→ STATED TASK: Rewrite every entry below as a JSON list of strings, with one string per line and blank lines left out.

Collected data
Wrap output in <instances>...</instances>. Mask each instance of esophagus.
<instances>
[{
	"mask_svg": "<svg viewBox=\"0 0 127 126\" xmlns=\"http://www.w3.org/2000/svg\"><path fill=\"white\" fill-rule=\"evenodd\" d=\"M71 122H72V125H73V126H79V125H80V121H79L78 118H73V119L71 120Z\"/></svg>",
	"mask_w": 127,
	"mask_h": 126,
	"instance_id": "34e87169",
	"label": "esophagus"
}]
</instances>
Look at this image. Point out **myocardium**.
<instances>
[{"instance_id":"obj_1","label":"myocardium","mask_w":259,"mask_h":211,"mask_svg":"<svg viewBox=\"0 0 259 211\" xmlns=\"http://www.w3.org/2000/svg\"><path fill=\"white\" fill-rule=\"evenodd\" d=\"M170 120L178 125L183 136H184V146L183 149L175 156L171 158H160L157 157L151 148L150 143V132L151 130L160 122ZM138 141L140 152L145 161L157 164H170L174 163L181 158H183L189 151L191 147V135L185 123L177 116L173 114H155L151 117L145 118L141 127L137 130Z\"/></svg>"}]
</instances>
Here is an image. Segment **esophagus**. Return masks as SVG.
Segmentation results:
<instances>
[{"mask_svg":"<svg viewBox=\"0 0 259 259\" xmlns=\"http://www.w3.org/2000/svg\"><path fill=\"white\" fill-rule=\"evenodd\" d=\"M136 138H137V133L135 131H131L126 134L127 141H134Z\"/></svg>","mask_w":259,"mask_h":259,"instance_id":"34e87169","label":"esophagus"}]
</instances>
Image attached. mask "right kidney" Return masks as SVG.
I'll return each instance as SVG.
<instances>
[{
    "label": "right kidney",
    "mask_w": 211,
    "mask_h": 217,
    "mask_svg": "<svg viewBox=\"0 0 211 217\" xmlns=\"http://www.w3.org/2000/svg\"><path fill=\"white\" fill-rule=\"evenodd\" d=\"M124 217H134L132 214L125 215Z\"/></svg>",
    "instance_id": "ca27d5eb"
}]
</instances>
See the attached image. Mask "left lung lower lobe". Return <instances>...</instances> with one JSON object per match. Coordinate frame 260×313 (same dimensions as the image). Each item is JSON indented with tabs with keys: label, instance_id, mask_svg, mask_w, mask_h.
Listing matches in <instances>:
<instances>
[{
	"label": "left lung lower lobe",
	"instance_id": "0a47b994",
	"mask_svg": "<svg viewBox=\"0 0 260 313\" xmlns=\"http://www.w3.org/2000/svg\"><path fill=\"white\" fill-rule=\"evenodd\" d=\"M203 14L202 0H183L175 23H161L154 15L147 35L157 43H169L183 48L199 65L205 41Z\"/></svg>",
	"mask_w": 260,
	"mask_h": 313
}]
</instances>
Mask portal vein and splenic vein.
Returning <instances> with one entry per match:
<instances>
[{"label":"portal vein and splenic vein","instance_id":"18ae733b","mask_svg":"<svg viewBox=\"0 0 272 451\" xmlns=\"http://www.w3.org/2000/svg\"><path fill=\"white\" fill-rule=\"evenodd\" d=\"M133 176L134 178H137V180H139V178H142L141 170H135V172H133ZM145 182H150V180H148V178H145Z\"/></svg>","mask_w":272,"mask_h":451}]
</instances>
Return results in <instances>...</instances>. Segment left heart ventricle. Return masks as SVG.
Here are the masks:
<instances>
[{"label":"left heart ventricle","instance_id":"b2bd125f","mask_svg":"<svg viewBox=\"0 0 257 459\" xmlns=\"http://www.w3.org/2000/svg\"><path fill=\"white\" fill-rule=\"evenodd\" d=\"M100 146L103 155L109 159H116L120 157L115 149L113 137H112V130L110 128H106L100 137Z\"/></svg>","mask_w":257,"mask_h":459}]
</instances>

→ THE SOLUTION:
[
  "Wrap output in <instances>...</instances>. Mask each instance of esophagus.",
  "<instances>",
  "[{",
  "\t\"mask_svg\": \"<svg viewBox=\\\"0 0 127 126\\\" xmlns=\\\"http://www.w3.org/2000/svg\\\"><path fill=\\\"white\\\" fill-rule=\\\"evenodd\\\" d=\\\"M71 122H72V125H73V126H79V125H80V121H79L78 118H73V119L71 120Z\\\"/></svg>\",",
  "\t\"mask_w\": 127,",
  "\t\"mask_h\": 126,",
  "\t\"instance_id\": \"34e87169\",",
  "\t\"label\": \"esophagus\"",
  "}]",
  "</instances>",
  "Look at this image. Point out **myocardium**.",
  "<instances>",
  "[{\"instance_id\":\"obj_1\",\"label\":\"myocardium\",\"mask_w\":259,\"mask_h\":211,\"mask_svg\":\"<svg viewBox=\\\"0 0 259 211\\\" xmlns=\\\"http://www.w3.org/2000/svg\\\"><path fill=\\\"white\\\" fill-rule=\\\"evenodd\\\" d=\\\"M170 120L178 125L183 136H184V146L183 149L175 156L171 158H160L157 157L151 148L150 143V132L151 130L160 122ZM138 141L140 152L145 161L157 164H170L174 163L181 158H183L189 151L191 147V135L185 123L177 116L173 114H155L151 117L145 118L141 127L137 130Z\\\"/></svg>\"}]",
  "</instances>",
  "Here is an image. Segment **esophagus**. Return masks as SVG.",
  "Segmentation results:",
  "<instances>",
  "[{\"mask_svg\":\"<svg viewBox=\\\"0 0 259 259\\\" xmlns=\\\"http://www.w3.org/2000/svg\\\"><path fill=\\\"white\\\" fill-rule=\\\"evenodd\\\" d=\\\"M136 138H137V133L135 131H131L126 134L127 141H134Z\\\"/></svg>\",\"mask_w\":259,\"mask_h\":259,\"instance_id\":\"34e87169\",\"label\":\"esophagus\"}]",
  "</instances>",
  "Image attached. mask \"right kidney\" Return masks as SVG.",
  "I'll return each instance as SVG.",
  "<instances>",
  "[{",
  "    \"label\": \"right kidney\",",
  "    \"mask_w\": 211,",
  "    \"mask_h\": 217,",
  "    \"mask_svg\": \"<svg viewBox=\\\"0 0 211 217\\\" xmlns=\\\"http://www.w3.org/2000/svg\\\"><path fill=\\\"white\\\" fill-rule=\\\"evenodd\\\" d=\\\"M124 217H134L132 214L125 215Z\\\"/></svg>\",",
  "    \"instance_id\": \"ca27d5eb\"",
  "}]",
  "</instances>",
  "See the attached image. Mask \"left lung lower lobe\". Return <instances>...</instances> with one JSON object per match. Coordinate frame 260×313 (same dimensions as the image). Each item is JSON indented with tabs with keys: label, instance_id, mask_svg, mask_w, mask_h.",
  "Listing matches in <instances>:",
  "<instances>",
  "[{",
  "\t\"label\": \"left lung lower lobe\",",
  "\t\"instance_id\": \"0a47b994\",",
  "\t\"mask_svg\": \"<svg viewBox=\\\"0 0 260 313\\\" xmlns=\\\"http://www.w3.org/2000/svg\\\"><path fill=\\\"white\\\" fill-rule=\\\"evenodd\\\" d=\\\"M203 14L202 0H183L175 23H161L154 15L147 35L157 43H169L183 48L199 65L205 41Z\\\"/></svg>\",",
  "\t\"mask_w\": 260,",
  "\t\"mask_h\": 313",
  "}]",
  "</instances>",
  "Mask portal vein and splenic vein.",
  "Returning <instances> with one entry per match:",
  "<instances>",
  "[{\"label\":\"portal vein and splenic vein\",\"instance_id\":\"18ae733b\",\"mask_svg\":\"<svg viewBox=\\\"0 0 272 451\\\" xmlns=\\\"http://www.w3.org/2000/svg\\\"><path fill=\\\"white\\\" fill-rule=\\\"evenodd\\\" d=\\\"M133 176L134 178H137V180H139V178H142L141 170H135V172H133ZM145 182H150V180H148V178H145Z\\\"/></svg>\",\"mask_w\":272,\"mask_h\":451}]",
  "</instances>",
  "Return results in <instances>...</instances>. Segment left heart ventricle. Return masks as SVG.",
  "Here are the masks:",
  "<instances>",
  "[{\"label\":\"left heart ventricle\",\"instance_id\":\"b2bd125f\",\"mask_svg\":\"<svg viewBox=\\\"0 0 257 459\\\" xmlns=\\\"http://www.w3.org/2000/svg\\\"><path fill=\\\"white\\\" fill-rule=\\\"evenodd\\\" d=\\\"M100 146L103 155L109 159H116L120 157L115 149L113 137H112V130L110 128H106L100 137Z\\\"/></svg>\",\"mask_w\":257,\"mask_h\":459}]",
  "</instances>"
]